OpenToonz has a very detailed user manual. It has some good screenshots and examples of what each tool does within the software.

A downside of open-source can be the support, as you rely on the community instead to fix issues and answer queries. Thankful the OpenToonz community is an active one. There is a Google group forum for users where you can ask questions and get answers.

For studios looking for a more specialized and supported option, Toonz Premium – an OpenToonz commercial version – may be the perfect fit for their project. With ongoing software support, customizability and features comparable to OpenToonz.

OpenToonz pros and cons

Here are some of the pros and cons we found when using OpenToonz.

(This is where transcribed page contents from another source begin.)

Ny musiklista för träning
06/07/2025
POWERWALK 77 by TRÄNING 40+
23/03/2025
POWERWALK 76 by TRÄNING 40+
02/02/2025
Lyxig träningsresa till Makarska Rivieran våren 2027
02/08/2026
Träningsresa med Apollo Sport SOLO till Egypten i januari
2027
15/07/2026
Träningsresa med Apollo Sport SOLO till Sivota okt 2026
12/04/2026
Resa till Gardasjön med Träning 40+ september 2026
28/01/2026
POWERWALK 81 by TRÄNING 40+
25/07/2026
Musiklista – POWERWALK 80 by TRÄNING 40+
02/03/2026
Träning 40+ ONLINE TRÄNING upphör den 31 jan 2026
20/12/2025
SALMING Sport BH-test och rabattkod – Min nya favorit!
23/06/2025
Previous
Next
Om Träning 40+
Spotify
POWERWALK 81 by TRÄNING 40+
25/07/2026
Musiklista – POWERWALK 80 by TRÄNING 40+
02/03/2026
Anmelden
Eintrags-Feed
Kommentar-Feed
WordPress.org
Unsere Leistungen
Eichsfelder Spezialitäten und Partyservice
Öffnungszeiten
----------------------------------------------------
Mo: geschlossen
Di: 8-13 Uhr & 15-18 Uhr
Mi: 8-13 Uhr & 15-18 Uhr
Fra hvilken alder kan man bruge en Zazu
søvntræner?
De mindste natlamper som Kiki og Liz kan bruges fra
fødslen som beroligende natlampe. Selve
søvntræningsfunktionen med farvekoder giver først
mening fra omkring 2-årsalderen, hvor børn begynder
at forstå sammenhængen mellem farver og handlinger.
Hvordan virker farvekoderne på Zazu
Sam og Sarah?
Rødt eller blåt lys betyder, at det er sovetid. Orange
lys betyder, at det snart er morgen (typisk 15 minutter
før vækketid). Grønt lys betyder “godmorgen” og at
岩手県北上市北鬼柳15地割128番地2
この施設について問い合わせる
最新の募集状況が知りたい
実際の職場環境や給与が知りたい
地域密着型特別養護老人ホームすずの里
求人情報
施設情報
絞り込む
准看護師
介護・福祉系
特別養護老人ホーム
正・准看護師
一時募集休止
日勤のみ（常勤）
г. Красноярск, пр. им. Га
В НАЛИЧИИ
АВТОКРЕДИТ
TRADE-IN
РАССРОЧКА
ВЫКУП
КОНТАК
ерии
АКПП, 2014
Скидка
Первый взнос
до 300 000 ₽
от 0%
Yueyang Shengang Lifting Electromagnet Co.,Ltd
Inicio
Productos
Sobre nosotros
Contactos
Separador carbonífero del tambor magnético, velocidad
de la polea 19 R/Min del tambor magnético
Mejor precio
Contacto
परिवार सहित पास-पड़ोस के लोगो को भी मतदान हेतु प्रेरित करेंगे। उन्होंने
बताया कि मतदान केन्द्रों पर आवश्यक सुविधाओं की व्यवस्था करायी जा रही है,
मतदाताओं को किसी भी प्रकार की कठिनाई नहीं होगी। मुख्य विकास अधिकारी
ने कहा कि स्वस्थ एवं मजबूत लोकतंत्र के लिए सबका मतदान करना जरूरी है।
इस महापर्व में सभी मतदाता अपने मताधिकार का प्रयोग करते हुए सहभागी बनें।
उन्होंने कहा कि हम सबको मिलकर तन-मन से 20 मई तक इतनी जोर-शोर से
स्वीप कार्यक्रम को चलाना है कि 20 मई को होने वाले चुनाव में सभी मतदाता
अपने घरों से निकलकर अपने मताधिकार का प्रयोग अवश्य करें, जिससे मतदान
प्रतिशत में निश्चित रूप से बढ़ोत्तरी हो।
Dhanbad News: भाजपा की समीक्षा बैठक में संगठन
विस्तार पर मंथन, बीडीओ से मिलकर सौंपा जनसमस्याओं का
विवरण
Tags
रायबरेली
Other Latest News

  • Free! Who can complain about that price tag.
  • Full set of features for all animation styles – hand-drawn, flash, cut-out animation.
  • Compatible with both raster and vector images.
  • Great community for animators and developers.
  • Excellent for 2D hand-drawn animation – good image scanning tools.
  • Additional effects available through plug-ins.


  • Complex for beginners to learn – different terminology and non-standard shortcuts.
  • Support can be hit and miss with open-source software.
  • There can sometimes be software glitches which make the software unstable – save your work often!
  • The skeleton and rigging tools could be improved.


For those accustomed to other traditional 2D animation software transitioning to the open-source software may not come easy. It can be a bit of a learning curve. But the long-term benefits of making this switch is attractive for many studios especially solo animators.

Studio Ghibli’s endorsement of OpenToonz makes everyone seriously consider the software while the free price tag makes it accessible to all demographics.

OpenToonz would probably get more downloads if it were priced at $400, as people are inclined to think that a quality product comes with an optimal cost. Sometimes with free software, there is the downside that since you haven’t paid for it so you don’t feel compelled to commit decent time to it, or you may subconsciously attribute less value to it.

We think you should fight against that thinking. It’s a quality piece of software.

If you want a powerful tool for 2D animation you should give OpenToonz a good go.